Military software developers are using generative AI-powered coding assistants to help them modernize decades-old legacy codebases, officials said this week.
And the Department of the Air Force Bot Operations Team (DAFBOT), part of the Air Force Life Cycle Management Center, says it is leading the way.
AI tools to assist legacy code modernization is “probably my biggest ask for industry right now, because that is the exact problem that we’re dealing with: Trying to find more efficient, effective ways to modernize that legacy [code] faster,” said Jason Hunter, digital transformation program manager at the Forge, a Navy software factory based in Riverdale, Md.
Hunter told an audience of defense contractors at AFCEA Northern Virginia’s Innovation IT Day event April 10 that AI-powered code assistants can help modernize huge, decades-old legacy codebases in obsolete computer languages like Fortran and COBOL.
“I do have a lot of interest in bringing AI, large language models [LLMs], some of the code assistant [tools] into our environment,” he said, noting the scale of the task.
“We’ve got a couple of baselines that are anywhere from 7 million to 15 million lines [of code] that are developed over 30-plus years.”
On top of that, documentation is often incomplete or missing.

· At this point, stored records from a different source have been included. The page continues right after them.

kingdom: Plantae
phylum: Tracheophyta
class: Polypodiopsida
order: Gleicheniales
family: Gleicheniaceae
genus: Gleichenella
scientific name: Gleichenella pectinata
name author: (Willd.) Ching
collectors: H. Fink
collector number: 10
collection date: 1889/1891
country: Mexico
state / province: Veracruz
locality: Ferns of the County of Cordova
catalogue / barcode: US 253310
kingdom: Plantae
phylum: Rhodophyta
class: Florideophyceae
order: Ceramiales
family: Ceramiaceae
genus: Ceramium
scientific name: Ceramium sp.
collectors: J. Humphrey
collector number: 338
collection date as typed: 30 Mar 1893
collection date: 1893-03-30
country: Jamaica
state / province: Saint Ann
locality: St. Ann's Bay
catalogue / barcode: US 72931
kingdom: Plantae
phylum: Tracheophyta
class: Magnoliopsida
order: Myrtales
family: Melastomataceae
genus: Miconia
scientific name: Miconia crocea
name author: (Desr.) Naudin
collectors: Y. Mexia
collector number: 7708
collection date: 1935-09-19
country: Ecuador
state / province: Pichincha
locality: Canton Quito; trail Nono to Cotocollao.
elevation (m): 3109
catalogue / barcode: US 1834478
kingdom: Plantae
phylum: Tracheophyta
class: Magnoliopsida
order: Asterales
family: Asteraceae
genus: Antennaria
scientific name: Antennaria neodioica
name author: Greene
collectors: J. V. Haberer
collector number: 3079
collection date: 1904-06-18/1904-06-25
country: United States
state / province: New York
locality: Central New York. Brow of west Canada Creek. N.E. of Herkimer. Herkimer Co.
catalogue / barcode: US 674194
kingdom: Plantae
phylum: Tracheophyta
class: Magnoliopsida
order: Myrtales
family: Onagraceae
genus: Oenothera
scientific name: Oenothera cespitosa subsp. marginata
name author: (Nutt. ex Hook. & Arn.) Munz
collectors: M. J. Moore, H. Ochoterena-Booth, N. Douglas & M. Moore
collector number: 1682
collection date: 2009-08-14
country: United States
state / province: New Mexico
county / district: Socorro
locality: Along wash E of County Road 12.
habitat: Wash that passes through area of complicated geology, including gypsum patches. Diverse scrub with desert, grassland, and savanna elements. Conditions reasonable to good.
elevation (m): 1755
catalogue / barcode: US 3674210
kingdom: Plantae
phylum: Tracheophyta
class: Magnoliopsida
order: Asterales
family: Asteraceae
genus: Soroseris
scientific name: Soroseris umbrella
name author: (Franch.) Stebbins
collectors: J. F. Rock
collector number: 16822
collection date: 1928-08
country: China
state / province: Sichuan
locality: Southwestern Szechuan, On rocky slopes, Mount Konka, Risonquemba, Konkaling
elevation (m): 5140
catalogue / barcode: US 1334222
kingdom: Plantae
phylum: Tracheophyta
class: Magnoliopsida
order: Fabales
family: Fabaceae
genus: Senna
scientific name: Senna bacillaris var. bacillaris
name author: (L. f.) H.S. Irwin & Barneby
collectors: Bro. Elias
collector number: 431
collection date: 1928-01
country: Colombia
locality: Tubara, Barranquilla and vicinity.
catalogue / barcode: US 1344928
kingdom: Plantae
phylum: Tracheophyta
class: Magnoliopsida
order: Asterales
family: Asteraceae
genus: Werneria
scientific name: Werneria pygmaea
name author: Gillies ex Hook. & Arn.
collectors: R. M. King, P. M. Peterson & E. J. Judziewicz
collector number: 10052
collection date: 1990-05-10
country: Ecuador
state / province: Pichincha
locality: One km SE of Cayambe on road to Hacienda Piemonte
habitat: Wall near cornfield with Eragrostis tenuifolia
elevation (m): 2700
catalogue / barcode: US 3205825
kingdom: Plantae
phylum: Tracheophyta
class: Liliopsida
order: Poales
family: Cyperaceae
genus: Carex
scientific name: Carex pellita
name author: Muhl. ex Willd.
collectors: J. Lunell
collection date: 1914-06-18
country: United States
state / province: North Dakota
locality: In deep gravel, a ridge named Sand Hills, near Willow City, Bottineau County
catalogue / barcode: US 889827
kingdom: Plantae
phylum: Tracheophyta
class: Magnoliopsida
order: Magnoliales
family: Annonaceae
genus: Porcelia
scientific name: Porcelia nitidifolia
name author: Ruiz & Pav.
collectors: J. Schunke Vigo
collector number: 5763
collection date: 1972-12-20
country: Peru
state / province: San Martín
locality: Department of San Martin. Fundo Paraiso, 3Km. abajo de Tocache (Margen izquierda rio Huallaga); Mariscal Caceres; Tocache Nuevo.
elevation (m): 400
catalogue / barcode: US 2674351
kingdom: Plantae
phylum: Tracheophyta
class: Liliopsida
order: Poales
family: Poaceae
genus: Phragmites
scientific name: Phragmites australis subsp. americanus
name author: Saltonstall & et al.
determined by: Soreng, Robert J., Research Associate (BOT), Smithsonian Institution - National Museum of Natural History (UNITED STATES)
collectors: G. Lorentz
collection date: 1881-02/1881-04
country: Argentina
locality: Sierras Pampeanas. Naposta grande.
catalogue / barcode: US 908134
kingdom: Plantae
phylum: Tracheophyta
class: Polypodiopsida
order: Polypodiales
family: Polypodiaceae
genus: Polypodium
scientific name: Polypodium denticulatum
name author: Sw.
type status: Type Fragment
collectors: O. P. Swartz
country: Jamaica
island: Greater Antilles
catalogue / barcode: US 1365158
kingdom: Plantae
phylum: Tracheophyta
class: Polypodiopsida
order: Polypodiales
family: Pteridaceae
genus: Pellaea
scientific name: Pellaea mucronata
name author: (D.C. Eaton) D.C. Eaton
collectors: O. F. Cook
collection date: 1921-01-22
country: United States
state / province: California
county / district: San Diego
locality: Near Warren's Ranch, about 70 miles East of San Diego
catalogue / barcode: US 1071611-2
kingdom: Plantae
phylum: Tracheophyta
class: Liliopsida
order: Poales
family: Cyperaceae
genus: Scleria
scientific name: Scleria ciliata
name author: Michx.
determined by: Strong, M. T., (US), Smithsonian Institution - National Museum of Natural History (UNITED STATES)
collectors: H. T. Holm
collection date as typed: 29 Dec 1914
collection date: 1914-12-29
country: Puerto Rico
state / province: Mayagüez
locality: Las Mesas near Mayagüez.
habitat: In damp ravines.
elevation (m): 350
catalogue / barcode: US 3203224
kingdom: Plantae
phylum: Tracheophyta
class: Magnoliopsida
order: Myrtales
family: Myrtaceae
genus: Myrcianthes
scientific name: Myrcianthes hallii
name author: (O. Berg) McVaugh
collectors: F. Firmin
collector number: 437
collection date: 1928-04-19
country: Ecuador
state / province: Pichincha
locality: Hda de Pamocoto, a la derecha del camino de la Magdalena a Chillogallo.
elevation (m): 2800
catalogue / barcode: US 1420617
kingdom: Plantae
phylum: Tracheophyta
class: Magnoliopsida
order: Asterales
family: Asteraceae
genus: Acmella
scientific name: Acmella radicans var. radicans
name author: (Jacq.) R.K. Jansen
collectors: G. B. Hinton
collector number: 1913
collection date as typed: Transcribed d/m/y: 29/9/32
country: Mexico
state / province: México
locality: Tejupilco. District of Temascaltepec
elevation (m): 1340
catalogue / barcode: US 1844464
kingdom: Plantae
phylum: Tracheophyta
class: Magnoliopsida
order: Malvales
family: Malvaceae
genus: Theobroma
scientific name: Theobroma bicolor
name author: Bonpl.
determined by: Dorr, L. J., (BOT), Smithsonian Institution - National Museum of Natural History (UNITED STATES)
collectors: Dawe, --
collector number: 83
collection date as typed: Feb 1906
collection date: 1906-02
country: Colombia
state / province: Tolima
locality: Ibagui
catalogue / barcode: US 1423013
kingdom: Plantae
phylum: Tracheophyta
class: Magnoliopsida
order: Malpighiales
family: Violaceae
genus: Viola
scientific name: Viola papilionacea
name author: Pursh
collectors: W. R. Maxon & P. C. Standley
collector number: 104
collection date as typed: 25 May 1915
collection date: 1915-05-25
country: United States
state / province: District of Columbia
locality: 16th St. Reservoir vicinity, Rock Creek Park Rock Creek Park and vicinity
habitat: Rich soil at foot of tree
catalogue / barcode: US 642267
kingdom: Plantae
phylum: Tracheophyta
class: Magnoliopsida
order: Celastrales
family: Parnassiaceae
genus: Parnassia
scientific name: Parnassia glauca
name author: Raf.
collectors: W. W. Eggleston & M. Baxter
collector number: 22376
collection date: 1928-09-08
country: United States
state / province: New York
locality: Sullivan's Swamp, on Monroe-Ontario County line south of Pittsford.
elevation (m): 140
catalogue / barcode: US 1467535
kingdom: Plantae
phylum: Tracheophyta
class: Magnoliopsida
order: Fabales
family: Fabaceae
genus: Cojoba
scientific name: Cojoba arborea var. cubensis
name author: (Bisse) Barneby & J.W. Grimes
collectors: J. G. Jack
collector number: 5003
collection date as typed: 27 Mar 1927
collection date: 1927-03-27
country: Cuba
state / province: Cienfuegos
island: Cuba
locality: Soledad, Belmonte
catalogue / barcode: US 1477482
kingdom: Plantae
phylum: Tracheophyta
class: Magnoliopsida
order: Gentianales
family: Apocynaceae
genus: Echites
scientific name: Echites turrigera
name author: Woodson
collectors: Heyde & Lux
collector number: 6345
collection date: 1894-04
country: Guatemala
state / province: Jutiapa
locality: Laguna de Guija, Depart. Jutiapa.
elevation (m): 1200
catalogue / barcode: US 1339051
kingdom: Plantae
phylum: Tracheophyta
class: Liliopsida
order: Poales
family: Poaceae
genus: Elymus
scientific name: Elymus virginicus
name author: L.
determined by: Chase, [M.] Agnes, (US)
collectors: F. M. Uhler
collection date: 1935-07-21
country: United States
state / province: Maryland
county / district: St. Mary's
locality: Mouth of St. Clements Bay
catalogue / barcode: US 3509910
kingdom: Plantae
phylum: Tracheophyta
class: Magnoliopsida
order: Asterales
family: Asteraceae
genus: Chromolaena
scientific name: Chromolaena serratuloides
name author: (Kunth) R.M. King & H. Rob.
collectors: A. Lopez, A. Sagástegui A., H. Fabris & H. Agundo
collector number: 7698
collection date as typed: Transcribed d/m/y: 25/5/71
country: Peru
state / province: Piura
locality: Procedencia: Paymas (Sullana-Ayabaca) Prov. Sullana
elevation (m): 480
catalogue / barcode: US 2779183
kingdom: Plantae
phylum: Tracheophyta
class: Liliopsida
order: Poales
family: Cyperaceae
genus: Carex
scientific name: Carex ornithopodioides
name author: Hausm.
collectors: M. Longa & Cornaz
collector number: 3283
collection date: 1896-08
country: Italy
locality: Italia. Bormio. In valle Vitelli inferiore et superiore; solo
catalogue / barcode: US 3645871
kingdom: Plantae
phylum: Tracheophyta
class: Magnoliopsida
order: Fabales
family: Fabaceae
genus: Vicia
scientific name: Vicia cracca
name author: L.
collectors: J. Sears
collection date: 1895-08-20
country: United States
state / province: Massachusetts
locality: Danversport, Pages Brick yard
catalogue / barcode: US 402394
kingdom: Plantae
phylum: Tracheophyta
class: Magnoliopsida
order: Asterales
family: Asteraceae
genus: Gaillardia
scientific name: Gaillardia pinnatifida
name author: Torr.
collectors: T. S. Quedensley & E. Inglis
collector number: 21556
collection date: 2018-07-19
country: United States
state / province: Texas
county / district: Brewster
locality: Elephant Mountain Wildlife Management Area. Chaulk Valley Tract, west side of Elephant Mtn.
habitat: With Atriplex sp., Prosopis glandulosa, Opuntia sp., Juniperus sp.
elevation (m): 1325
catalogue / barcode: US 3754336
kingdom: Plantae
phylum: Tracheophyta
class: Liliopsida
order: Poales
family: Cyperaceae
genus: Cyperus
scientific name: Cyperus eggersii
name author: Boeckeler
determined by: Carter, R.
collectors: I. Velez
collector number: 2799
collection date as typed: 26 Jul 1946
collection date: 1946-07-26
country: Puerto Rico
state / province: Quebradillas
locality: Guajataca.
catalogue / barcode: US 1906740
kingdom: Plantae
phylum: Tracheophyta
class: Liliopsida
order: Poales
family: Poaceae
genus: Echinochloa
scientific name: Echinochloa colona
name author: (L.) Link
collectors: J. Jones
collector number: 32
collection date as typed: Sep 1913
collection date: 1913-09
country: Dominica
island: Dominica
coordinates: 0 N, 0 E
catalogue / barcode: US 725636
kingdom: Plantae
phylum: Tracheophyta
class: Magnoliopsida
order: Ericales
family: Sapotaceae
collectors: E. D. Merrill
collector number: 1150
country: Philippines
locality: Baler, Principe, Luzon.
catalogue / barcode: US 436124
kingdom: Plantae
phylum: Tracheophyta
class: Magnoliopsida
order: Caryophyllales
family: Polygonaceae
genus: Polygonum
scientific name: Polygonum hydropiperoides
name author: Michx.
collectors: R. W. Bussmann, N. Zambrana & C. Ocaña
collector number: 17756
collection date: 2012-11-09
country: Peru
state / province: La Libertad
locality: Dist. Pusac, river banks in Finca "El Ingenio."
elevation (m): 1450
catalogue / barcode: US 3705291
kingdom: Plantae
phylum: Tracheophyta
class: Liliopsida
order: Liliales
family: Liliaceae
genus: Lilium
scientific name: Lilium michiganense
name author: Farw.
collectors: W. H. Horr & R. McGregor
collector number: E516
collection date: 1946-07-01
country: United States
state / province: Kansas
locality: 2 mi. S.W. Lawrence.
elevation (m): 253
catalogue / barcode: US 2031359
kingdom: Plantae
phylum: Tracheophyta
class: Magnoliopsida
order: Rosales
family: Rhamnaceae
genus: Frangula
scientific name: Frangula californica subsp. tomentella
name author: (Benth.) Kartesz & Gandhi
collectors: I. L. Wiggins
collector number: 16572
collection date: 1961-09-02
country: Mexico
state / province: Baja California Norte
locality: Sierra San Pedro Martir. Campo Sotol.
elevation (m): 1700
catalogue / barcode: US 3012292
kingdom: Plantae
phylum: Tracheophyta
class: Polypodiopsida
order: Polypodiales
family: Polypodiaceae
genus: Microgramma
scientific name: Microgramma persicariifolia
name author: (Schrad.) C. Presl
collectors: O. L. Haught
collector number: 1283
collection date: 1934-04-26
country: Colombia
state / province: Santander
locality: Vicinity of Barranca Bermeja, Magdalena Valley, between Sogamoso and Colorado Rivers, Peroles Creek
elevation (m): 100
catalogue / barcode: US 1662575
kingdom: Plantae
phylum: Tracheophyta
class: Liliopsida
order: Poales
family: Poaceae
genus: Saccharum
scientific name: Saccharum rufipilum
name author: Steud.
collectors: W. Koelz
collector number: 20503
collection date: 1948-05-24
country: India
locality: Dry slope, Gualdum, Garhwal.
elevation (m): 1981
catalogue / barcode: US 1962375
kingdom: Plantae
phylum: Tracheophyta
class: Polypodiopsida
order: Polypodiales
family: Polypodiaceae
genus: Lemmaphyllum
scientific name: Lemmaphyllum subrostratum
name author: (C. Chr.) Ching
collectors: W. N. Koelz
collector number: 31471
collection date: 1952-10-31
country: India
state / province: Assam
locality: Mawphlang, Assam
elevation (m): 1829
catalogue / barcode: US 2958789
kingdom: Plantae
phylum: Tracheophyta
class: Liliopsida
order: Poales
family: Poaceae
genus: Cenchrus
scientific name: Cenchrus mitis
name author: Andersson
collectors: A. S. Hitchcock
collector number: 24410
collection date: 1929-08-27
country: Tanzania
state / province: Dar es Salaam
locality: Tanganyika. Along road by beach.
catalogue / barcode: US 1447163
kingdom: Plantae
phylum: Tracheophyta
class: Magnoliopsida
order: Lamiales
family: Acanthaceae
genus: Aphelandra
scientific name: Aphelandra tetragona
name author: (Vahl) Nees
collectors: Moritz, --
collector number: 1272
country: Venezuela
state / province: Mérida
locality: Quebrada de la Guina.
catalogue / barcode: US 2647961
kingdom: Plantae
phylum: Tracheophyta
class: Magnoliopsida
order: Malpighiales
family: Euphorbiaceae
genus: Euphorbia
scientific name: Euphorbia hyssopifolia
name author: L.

“If there are any developers in the audience, or if you work with developers, you know: Sometimes they comment code well, sometimes that doesn’t happen. Sometimes there’s documentation. Sometimes … not,” said Hunter.
DOD Chief Software Officer Rob Vietmeyer told Air & Space Forces Magazine on the sidelines of the event that these legacy systems have become “a boat anchor,” a huge drag on the department’s innovation efforts. He said AI-powered code assistant tools could “help us decompose some of these monolithic legacy architectures” and rebuild the code using modern IT architectures like microservices.
Code assistant tools use large language models (LLMs) to generate computer code, in the same way LLM-powered chatbots like ChatGPT generate human language.
These tools enable so-called low code or no code software development, where normal English instructions from the user are translated into computer language by the chatbot. Low/no code tools are widely available in the commercial marketplace, but the process of recreating one codebase in a different computer language, known as refactoring, is a different challenge.
The Department of the Air Force Bot Operations Team (DAFBOT), announced this week that they had successfully refactored applications originally written in obsolete COBOL into Java using LLMs.
It is a process DAFBOT Chief Technology Officer Jude Stanley compared in a statement to taking a document originally written in a combination of Sanskrit and Mandarin and translating it, first into Latin and then into English.
“The challenge lies in ensuring that the English version conveys the same narrative as the original combined text, capturing all its nuances. Legacy code bases are highly customized and unique to their capabilities,” said Stanley.
The military faces particular challenges because of security concerns about LLMs, which typically hoover up data to train themselves and their successors and may require specialized chips and other hardware to run, because of their massive computing demand.
“What has been a struggle for us is that our code sits in a classified environment where … we have some limits and constraints from what type of hardware is necessarily available with that. So we’re looking at a couple of different models to bring in some things to pilot and investigate here over the next year,” Hunter said of the Navy software factory The Forge.
“Maybe AI can help us modernize our legacy systems,” added Ana Kreiensieck, software modernization lead in the Department of Defense CIO’s office. “But legacy systems, that’s a complex situation, right? And it requires some governance and some decision-making.”
For example, how much of the old system had to be preserved? How much could safely be modernized? A step-by-step approach, even to AI-powered transformation, might be best, she suggested.
“We’ve seen success,” Kreiensieck said, “with that strangler fig pattern where you take it piece by piece, until you modernize the [whole] system.”